Zappant la manche à Hockenheim. On reverra ces monoplaces 15 jours plus tard en France, sur le circuit de Rouen les Essarts. Un nouveau museau ressemblant à la 72 de F1 est installé, histoire d’être compétitif dans les lignes droites. Mais cela n’a que peu d’effet : les pauvres pilotes sont loin derrière en termes de chronos avec en prime une monoplace endommagée pour Peterson en heurtant les murs en polystyrène (placés sur la piste en pleine ligne droite dans la descente avant l'épingle du Nouveau-Monde afin de créer une pseudo-chicane).

Contrairement à Nivelles, il n’y aura qu’une course officielle. En fait, on divise le plateau en deux (26 engagés, 13 voitures au départ pour la course 1 et 13 autres pour la deuxième) pour former deux épreuves et on réalise un classement final et global par temps de course. Tous les deux présents dans le même « groupe », Peterson doit renoncer après un accrochage alors qu’Emerson Fittipaldi arrivera à terminer la course, mais à la sixième place et trois tours derrière Jean-Pierre Jarier après un multitude de pépins mécaniques. Le pilote brésilien ne sera pas classé au final étant donné qu’il a renoncé lors de la course 1…

Après une participation hors-championnat à Misano (marquée par des fuites d’huile et des ratés moteur des essais à la course…) puis des forfaits à Monza et à Mantorp, les Lotus reviennent à Karlskoga, en Suède, du moins une car Fittipaldi, peu motivé pour piloter une machine pas très fringante et probablement mal remis de son accident à Zandvoort en F1, préfère se concentrer uniquement dans la série-reine des monoplaces où il joue le titre face à la Tyrrell de Jackie Stewart.

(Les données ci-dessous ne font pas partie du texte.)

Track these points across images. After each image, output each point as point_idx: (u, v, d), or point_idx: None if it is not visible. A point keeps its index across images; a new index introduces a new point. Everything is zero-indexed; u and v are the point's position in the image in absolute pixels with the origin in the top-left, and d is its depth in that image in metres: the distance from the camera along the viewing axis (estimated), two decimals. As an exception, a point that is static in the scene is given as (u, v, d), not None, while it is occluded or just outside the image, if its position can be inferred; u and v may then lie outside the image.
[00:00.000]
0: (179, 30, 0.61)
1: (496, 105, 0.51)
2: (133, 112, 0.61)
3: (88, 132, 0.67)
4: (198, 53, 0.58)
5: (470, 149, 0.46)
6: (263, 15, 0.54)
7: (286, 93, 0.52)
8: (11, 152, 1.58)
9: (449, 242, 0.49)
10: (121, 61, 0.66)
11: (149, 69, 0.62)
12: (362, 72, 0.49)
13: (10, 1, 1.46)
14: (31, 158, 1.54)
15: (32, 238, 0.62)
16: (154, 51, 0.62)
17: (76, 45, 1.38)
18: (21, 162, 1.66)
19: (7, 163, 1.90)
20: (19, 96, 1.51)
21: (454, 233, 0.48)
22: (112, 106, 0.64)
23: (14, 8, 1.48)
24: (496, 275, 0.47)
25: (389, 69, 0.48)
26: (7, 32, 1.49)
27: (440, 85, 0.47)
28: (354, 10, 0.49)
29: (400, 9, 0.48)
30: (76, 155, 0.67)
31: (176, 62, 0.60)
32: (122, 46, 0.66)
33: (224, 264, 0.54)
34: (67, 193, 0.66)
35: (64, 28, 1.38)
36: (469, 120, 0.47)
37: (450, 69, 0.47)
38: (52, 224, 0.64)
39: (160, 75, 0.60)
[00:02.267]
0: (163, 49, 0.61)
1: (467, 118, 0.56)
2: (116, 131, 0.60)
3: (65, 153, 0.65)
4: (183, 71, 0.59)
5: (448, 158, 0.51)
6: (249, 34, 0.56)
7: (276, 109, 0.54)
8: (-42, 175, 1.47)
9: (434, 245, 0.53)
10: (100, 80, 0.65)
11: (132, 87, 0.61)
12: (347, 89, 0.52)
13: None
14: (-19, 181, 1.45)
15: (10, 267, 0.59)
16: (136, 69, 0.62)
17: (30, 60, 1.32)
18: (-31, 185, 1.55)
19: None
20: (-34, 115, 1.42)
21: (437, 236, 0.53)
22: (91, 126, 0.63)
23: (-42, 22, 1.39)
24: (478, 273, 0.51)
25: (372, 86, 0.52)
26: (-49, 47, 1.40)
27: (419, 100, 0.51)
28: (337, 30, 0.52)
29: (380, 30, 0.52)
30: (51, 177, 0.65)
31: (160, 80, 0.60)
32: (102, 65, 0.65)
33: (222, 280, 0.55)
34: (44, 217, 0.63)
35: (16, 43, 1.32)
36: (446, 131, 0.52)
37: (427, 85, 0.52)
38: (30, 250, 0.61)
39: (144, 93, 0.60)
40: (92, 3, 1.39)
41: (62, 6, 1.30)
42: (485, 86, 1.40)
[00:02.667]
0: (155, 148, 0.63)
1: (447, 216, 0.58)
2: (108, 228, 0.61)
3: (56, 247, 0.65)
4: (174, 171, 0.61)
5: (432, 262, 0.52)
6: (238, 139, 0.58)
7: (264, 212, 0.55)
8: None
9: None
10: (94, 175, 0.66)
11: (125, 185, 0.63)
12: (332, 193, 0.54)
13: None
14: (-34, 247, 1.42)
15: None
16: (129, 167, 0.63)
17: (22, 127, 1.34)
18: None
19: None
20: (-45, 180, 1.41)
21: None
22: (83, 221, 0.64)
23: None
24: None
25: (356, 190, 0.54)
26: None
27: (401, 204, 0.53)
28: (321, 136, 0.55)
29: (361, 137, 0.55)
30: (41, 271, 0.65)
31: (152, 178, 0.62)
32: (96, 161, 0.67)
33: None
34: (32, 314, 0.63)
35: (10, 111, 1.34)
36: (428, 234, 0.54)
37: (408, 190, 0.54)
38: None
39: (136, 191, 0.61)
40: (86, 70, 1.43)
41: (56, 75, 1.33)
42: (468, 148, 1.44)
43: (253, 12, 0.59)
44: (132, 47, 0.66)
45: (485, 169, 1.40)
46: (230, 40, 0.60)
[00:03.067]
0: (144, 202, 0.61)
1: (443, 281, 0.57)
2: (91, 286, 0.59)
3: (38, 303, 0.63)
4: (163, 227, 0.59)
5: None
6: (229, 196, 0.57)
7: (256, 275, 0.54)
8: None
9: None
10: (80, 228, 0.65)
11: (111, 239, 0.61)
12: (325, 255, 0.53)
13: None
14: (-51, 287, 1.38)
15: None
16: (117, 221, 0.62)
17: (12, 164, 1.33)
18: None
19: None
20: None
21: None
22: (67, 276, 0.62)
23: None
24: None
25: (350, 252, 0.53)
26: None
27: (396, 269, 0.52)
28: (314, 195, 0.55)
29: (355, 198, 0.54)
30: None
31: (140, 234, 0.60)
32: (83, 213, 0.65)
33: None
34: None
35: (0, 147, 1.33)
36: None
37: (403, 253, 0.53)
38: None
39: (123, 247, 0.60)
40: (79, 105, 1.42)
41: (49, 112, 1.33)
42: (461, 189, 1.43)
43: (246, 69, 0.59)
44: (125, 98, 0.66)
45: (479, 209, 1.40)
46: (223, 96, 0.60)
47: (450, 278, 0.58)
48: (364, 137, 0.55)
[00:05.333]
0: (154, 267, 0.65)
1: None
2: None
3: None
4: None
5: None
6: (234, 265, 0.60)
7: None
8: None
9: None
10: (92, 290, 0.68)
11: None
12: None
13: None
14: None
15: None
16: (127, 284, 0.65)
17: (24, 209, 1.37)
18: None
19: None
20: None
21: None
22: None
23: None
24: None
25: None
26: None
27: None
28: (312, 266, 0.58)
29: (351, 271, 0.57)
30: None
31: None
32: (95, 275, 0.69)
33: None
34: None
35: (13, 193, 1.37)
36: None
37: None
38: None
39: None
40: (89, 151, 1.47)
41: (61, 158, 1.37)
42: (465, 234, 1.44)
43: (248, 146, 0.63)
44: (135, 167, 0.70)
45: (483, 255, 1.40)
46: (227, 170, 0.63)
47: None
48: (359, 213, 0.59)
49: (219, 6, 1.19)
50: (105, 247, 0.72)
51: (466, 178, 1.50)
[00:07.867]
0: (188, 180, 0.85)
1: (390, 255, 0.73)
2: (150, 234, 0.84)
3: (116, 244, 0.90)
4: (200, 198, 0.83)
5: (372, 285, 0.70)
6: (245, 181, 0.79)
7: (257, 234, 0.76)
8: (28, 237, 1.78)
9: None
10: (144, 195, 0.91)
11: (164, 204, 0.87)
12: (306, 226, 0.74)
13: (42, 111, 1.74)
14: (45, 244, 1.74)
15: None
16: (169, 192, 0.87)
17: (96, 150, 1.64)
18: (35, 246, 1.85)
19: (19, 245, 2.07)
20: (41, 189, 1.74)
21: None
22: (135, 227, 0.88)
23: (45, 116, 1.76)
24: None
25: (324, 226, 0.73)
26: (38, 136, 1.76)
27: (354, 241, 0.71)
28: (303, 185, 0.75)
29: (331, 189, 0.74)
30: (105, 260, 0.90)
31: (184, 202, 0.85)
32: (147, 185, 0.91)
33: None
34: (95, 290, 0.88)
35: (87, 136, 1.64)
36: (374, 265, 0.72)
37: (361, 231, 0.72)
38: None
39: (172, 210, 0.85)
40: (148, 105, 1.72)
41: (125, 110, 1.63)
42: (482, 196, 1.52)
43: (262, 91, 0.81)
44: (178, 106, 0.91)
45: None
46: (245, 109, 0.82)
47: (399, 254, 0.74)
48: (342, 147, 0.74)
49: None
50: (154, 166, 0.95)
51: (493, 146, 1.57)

Avec un plateau plus réduit que d’habitude, Peterson espère bien briller à domicile. Et ça semble être le cas puisqu’il termine second de l’unique course de l’épreuve (en réalité, deux avec 10 voitures différentes chacune au départ, même principe qu’à Rouen-les Essarts), avec 20 secondes de retard sur la March de Jarier tout de même.
Au final, le local de l’étape finit au cinquième rang par addition de tous les temps. Au moins, on a vu une Lotus 74 classée.
Prochaine étape, le sympathique tracé d’Enna-Pergusa en Italie. La deuxième 74 est de retour avec Dave Morgan, pilote régulier dans ce championnat, au volant. Hormis ceci, pas grand-chose à dire, Peterson finit les deux manches de cette épreuve, mais loin derrière les autres (7e au final), la faute au moteur manquant de patate.

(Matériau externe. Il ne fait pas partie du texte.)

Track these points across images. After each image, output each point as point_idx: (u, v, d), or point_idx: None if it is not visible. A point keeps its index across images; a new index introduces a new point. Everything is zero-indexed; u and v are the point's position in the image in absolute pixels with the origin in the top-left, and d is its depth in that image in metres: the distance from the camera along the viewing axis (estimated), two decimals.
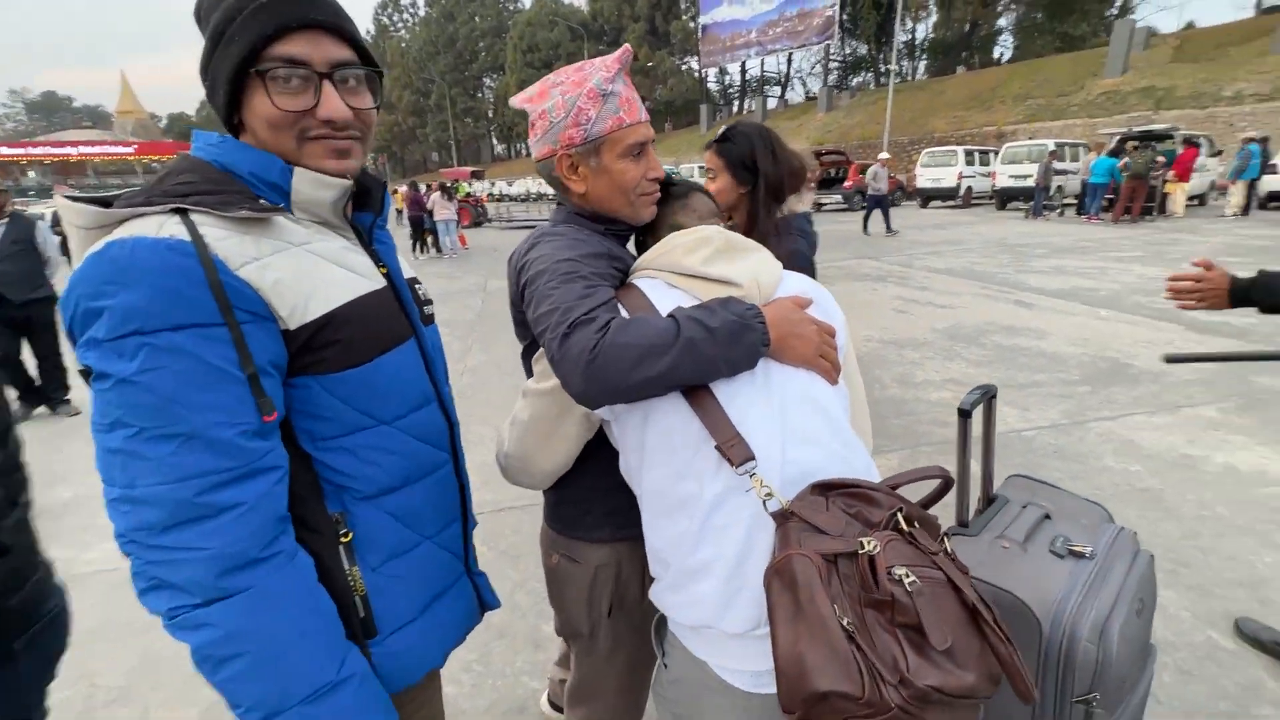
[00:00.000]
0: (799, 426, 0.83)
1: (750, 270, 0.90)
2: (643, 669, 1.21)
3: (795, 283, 0.97)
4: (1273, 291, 1.49)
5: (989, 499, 1.34)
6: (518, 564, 2.49)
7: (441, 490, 0.94)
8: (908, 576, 0.67)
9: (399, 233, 21.10)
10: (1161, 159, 13.17)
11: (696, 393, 0.82)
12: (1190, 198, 14.00)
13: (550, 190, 1.16)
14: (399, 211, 23.71)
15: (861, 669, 0.62)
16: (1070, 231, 12.01)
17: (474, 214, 19.44)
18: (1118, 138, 14.72)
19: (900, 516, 0.74)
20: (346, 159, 0.81)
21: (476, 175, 22.60)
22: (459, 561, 0.98)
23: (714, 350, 0.78)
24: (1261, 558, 2.30)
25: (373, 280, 0.84)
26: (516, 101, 1.03)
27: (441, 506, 0.94)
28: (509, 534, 2.71)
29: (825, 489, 0.76)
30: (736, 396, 0.83)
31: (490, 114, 75.86)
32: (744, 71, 53.79)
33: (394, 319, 0.87)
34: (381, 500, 0.84)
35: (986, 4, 40.64)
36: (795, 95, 52.45)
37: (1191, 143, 13.95)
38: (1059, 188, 15.15)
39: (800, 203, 1.54)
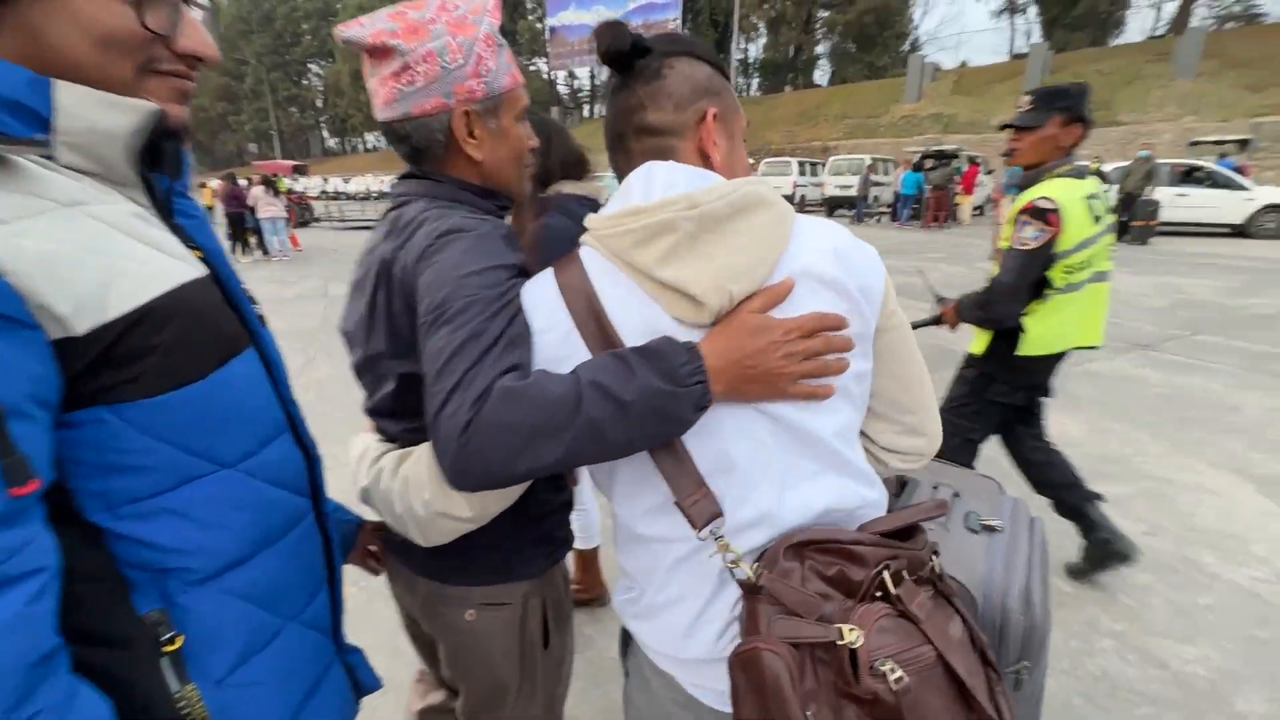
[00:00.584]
0: (789, 461, 0.69)
1: (722, 269, 0.65)
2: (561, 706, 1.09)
3: (814, 239, 0.71)
4: (962, 311, 2.12)
5: (901, 483, 1.38)
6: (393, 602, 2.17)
7: (305, 549, 0.71)
8: (893, 672, 0.58)
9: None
10: (957, 176, 15.54)
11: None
12: (974, 208, 16.59)
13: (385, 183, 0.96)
14: (209, 209, 20.76)
15: None
16: (888, 236, 13.64)
17: (297, 213, 17.05)
18: (920, 155, 17.12)
19: (888, 576, 0.64)
20: (184, 105, 0.60)
21: (299, 170, 20.16)
22: (329, 640, 0.75)
23: (625, 432, 0.61)
24: None
25: (189, 264, 0.60)
26: (368, 35, 0.76)
27: (306, 571, 0.71)
28: None
29: (800, 548, 0.65)
30: (718, 430, 0.68)
31: (319, 104, 69.18)
32: (593, 76, 54.43)
33: (224, 318, 0.63)
34: (226, 579, 0.61)
35: (808, 30, 45.02)
36: None
37: (973, 161, 16.58)
38: (876, 197, 17.16)
39: (581, 189, 1.53)
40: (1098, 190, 2.03)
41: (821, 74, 50.35)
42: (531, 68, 53.43)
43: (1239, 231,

Absente au Salzburgring et au Norising, l’équipe Lotus/ Texaco retente sa chance sur le circuit d’Albi. Dès les essais, c’est encore la galère : Peterson casse son moteur et utilise la voiture de son partenaire pour se qualifier (le nombre d’engagés était élevé sur cette épreuve), ce qui fait que ce dernier doit se contenter de regarder les courses en tant que spectateur !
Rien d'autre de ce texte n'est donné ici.